> **Records to use**:
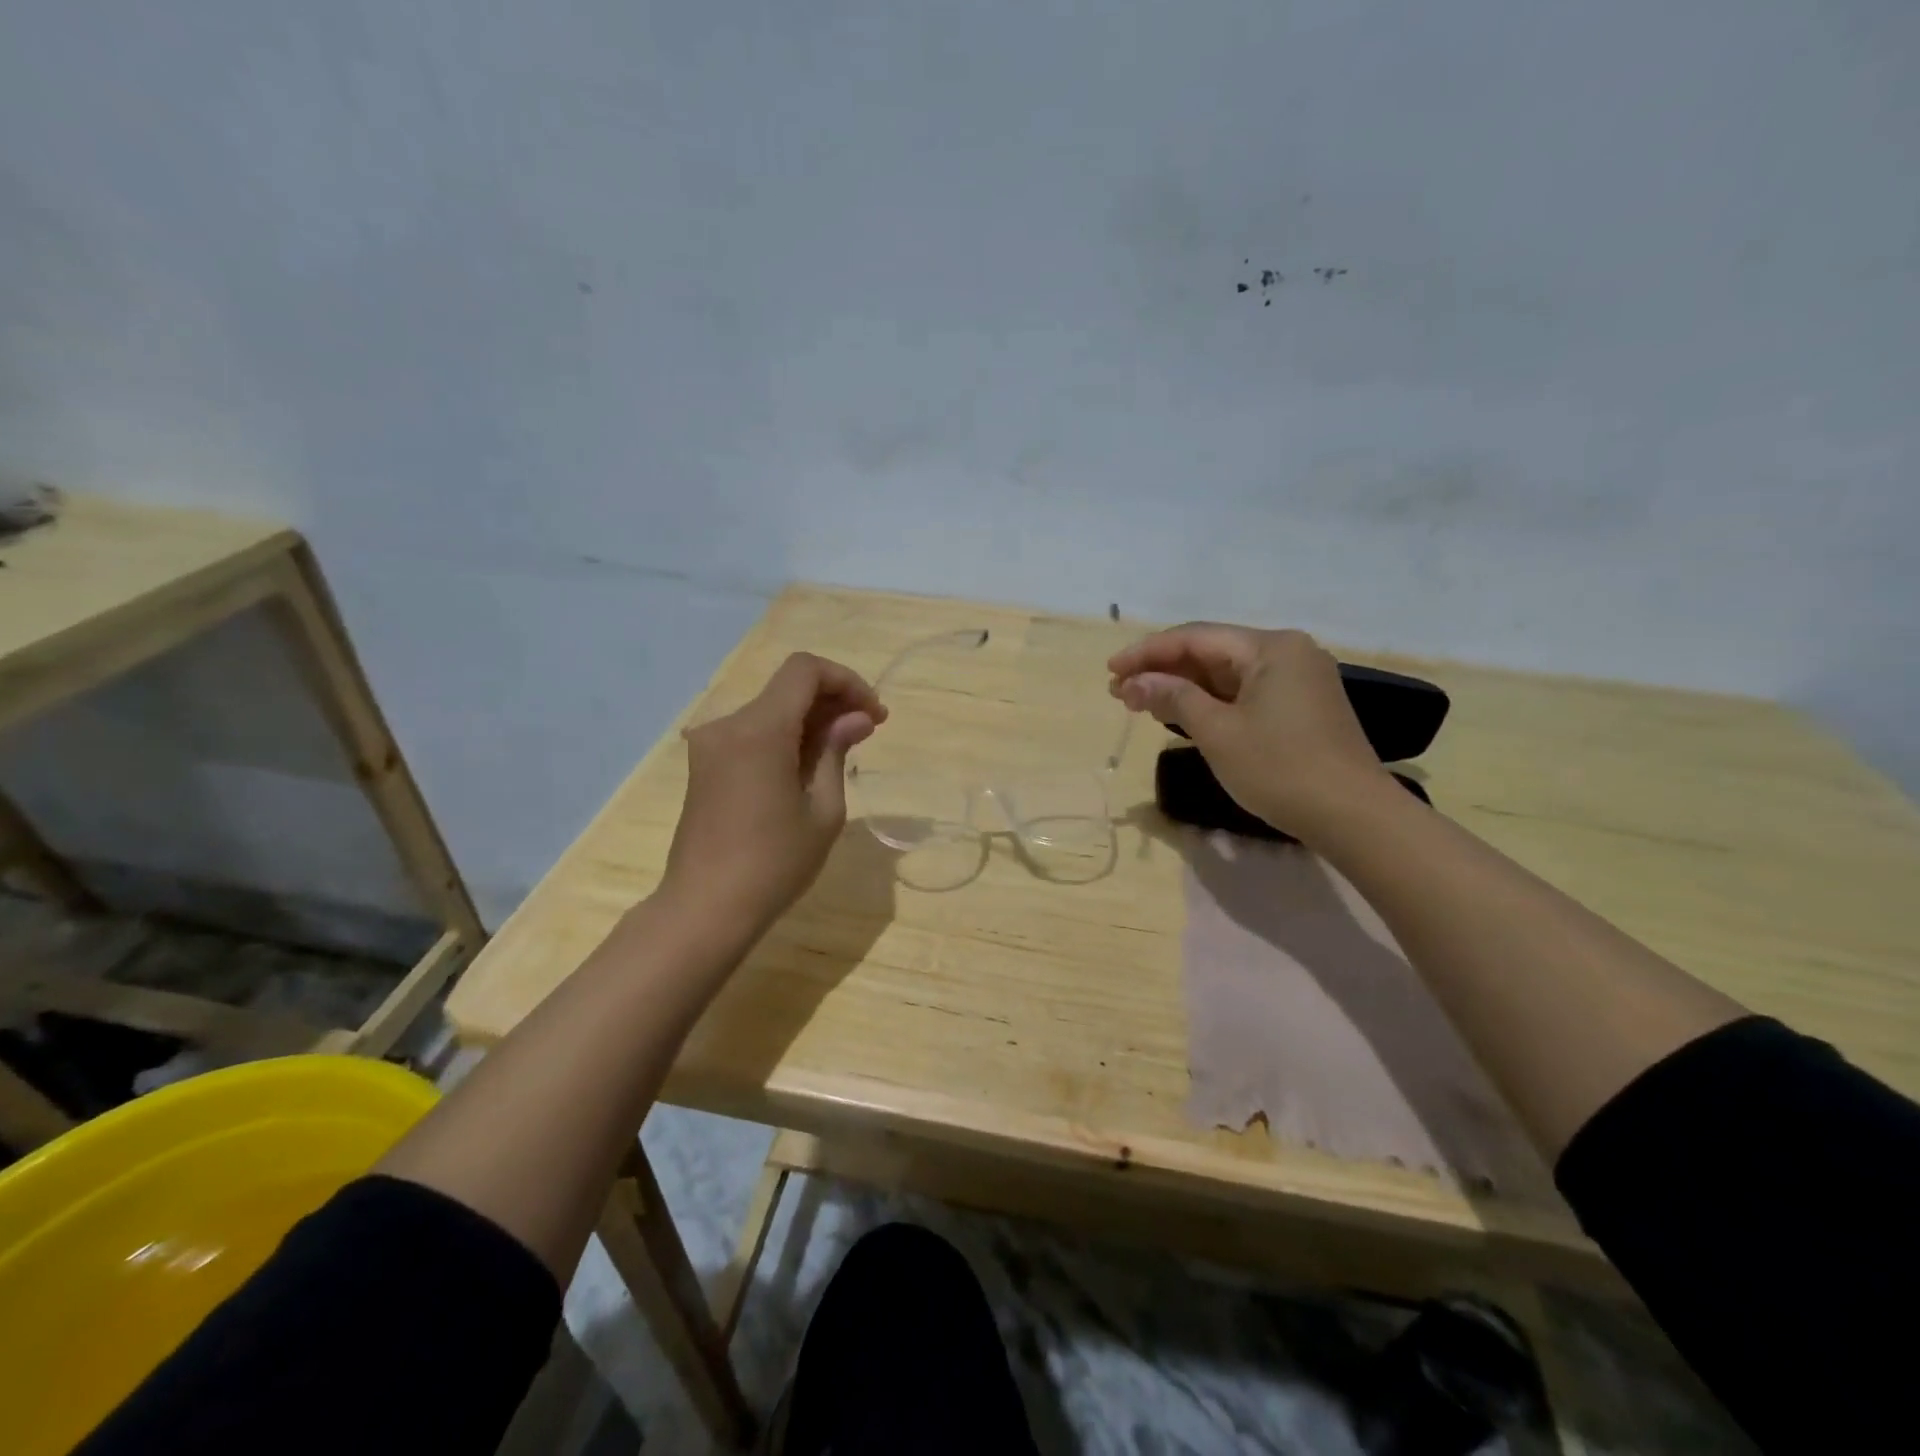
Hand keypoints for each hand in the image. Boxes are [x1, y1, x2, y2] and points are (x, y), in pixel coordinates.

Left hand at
* * *
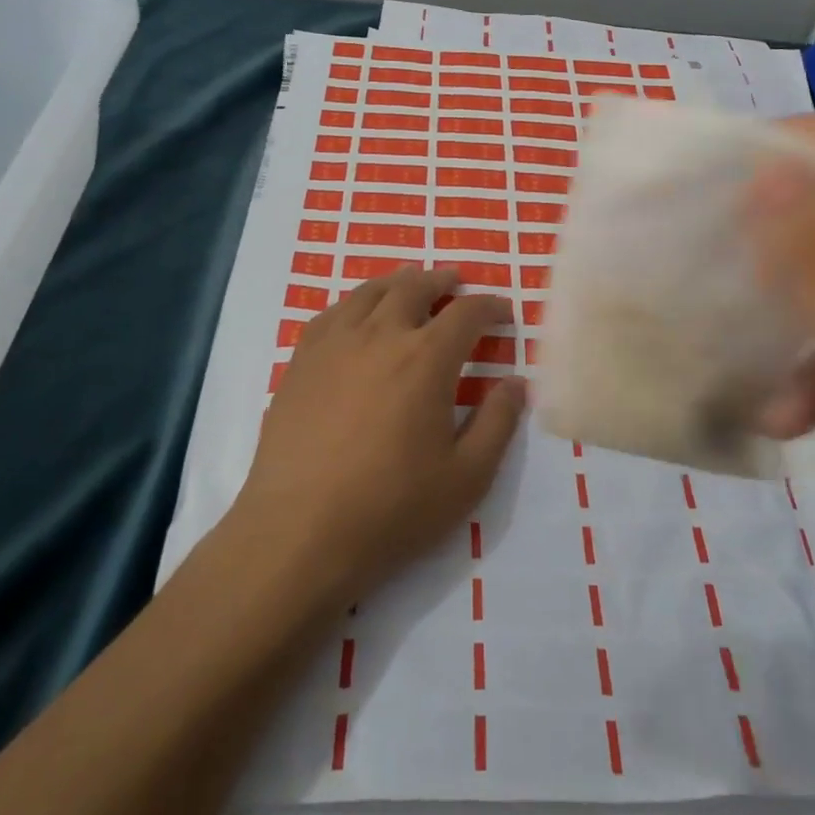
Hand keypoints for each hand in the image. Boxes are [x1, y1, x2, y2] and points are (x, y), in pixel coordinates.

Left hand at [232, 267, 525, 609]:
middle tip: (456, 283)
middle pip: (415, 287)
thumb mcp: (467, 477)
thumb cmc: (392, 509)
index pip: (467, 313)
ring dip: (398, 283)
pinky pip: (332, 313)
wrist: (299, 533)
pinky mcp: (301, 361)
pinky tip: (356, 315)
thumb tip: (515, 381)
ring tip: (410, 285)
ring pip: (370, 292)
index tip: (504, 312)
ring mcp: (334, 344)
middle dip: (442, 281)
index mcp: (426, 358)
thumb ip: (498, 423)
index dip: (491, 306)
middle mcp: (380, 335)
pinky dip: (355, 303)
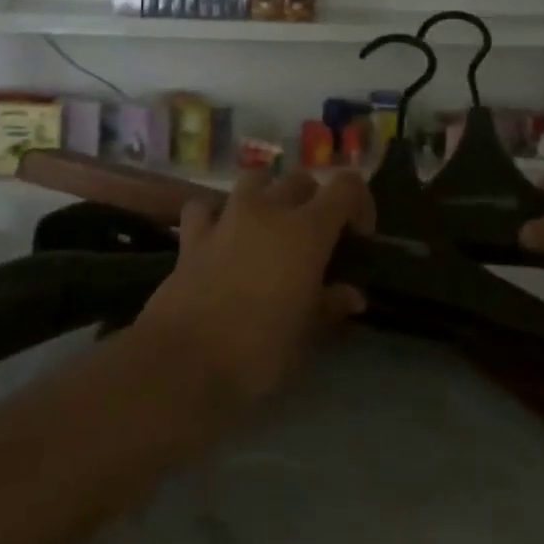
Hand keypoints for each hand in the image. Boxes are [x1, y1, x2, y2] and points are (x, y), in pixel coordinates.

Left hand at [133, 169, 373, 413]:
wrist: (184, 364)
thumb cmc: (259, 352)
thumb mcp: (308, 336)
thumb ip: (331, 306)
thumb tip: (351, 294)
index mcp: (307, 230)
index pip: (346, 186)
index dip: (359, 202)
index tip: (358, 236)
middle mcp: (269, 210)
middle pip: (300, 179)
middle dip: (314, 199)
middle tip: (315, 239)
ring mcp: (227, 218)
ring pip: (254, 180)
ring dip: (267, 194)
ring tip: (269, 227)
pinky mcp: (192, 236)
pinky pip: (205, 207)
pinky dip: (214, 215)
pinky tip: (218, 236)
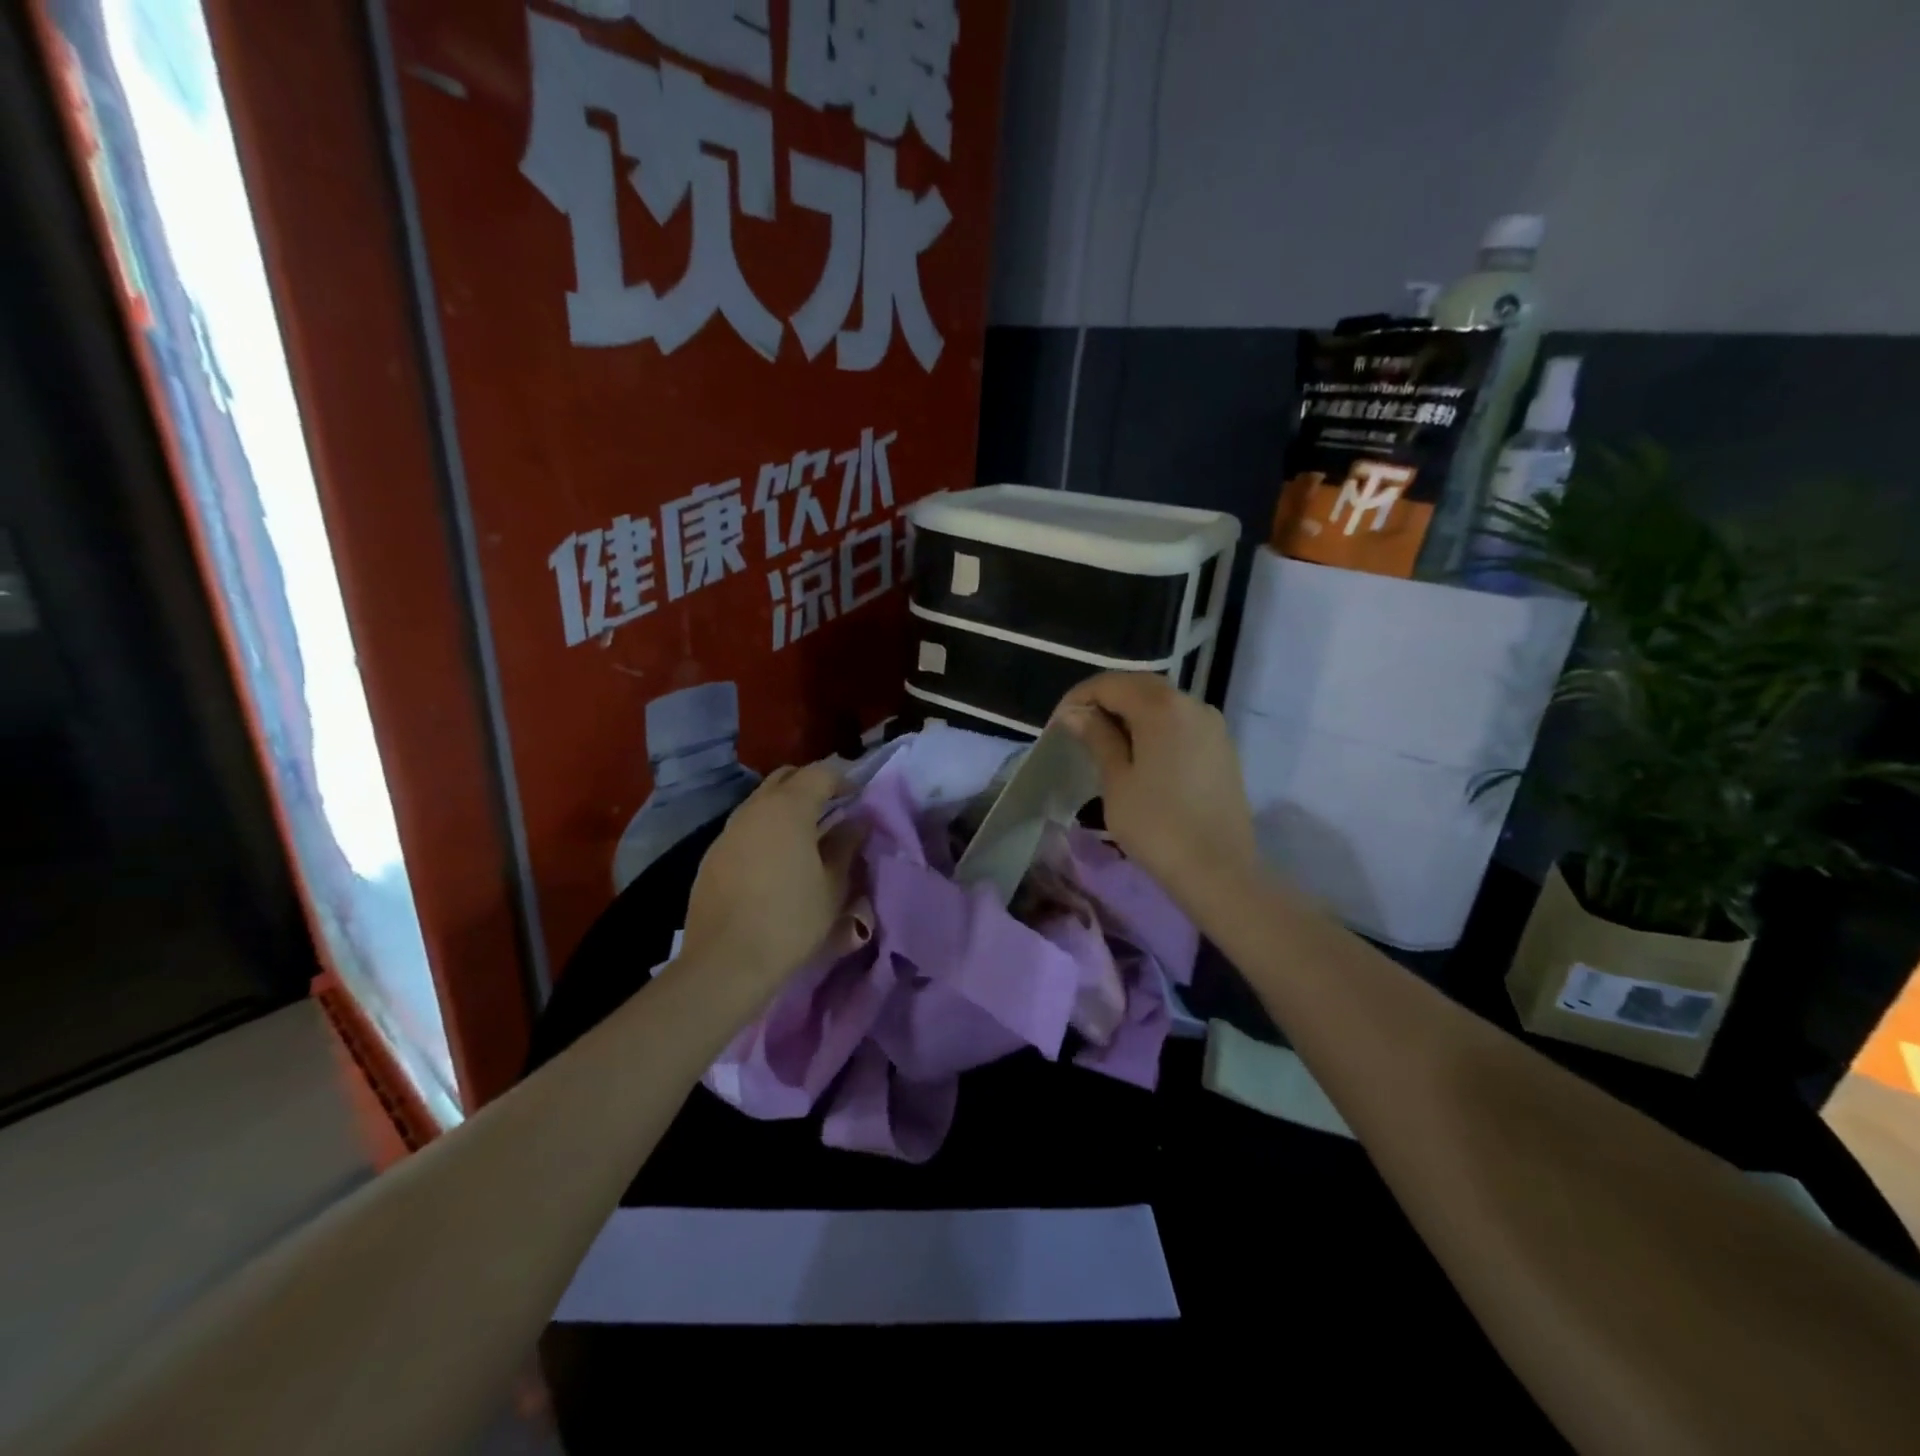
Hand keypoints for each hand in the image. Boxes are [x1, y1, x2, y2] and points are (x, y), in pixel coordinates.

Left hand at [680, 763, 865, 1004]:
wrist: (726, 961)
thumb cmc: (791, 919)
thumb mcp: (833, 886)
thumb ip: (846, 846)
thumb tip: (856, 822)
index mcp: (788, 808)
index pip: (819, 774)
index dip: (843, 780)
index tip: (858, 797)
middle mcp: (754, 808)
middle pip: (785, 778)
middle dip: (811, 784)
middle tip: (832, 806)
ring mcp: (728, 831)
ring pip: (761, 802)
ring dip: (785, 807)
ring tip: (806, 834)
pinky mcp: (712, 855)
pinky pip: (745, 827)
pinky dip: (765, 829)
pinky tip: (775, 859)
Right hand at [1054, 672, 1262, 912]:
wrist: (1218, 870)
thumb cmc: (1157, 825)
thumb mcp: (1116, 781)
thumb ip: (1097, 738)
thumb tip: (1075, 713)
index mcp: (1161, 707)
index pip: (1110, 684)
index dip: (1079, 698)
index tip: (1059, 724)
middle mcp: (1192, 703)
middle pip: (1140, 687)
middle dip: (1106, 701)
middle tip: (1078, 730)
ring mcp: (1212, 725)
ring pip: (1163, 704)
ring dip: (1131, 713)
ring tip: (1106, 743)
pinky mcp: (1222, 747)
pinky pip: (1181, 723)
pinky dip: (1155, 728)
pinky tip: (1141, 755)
--
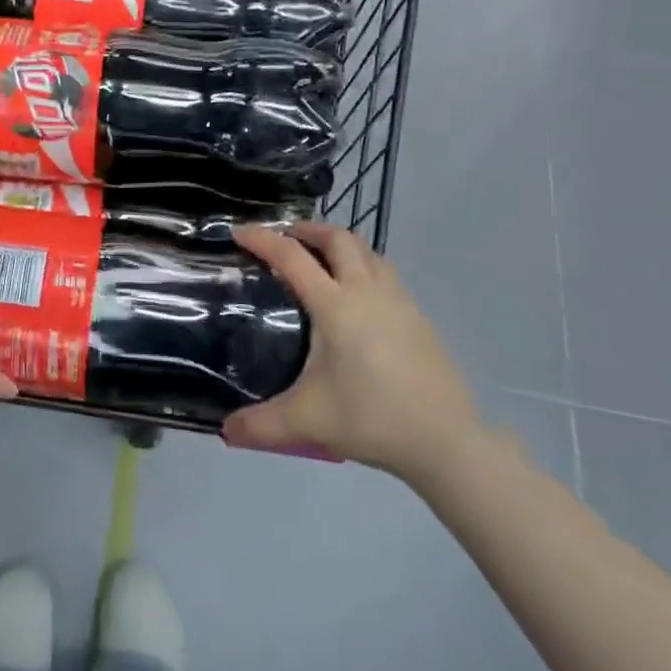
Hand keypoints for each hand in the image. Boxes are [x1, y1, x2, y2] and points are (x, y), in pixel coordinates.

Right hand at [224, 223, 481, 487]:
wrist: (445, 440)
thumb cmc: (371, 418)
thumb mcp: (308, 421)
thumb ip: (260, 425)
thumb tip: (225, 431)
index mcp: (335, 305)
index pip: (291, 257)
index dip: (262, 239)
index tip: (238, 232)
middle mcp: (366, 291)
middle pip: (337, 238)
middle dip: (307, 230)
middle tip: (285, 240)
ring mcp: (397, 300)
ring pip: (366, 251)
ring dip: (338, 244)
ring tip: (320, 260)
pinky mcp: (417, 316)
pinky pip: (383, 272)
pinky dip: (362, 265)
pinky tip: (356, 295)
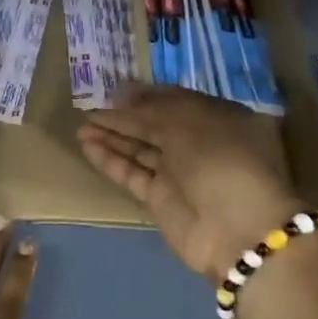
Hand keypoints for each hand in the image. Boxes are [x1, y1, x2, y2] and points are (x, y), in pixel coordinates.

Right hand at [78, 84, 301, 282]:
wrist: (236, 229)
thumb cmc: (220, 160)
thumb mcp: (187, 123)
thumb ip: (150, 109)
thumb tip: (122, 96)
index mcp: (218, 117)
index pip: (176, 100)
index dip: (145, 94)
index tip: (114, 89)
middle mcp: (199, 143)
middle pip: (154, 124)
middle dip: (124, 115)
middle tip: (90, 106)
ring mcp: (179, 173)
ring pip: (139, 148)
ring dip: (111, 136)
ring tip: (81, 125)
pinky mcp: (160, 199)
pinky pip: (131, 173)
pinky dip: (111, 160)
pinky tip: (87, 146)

> **Task statement**:
From the records above, transcribe without alteration every line from the one with "thumb ip: (150, 109)" to the one with "pinky dip: (111, 160)", inclusive.

> **Task solution**:
thumb ip: (150, 109)
thumb tip: (122, 96)
index mcp: (218, 117)
index pip: (176, 100)
index dip: (145, 94)
index tip: (114, 89)
middle mcp: (199, 143)
middle pip: (154, 124)
middle dip: (124, 115)
middle tip: (90, 106)
ring mcp: (179, 173)
ring pip: (139, 148)
ring dip: (111, 136)
ring tip: (81, 125)
pinky mcp: (160, 199)
pinky pip: (131, 173)
pinky dip: (111, 160)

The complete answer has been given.